*What the task asks*
Reproduce word for word everything from the line containing "pose: elev=235.1 azim=243.8" down through the final line.

---------- Stored records

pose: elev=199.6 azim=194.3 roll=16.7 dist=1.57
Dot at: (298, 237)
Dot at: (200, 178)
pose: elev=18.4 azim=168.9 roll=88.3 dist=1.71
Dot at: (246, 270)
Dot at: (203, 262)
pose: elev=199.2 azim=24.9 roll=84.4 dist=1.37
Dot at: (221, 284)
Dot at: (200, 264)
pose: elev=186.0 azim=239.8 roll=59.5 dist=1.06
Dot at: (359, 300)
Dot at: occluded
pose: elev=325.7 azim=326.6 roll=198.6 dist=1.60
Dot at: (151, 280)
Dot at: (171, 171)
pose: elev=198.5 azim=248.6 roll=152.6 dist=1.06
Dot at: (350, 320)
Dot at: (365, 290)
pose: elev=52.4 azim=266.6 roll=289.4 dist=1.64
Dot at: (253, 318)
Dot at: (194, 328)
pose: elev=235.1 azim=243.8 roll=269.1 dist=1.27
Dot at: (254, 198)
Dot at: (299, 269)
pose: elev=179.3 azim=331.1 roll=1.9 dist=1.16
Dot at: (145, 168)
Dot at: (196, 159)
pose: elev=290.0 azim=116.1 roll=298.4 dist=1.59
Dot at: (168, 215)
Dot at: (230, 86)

--------------------

*Result for this exercise*
pose: elev=235.1 azim=243.8 roll=269.1 dist=1.27
Dot at: (254, 198)
Dot at: (299, 269)
pose: elev=179.3 azim=331.1 roll=1.9 dist=1.16
Dot at: (145, 168)
Dot at: (196, 159)
pose: elev=290.0 azim=116.1 roll=298.4 dist=1.59
Dot at: (168, 215)
Dot at: (230, 86)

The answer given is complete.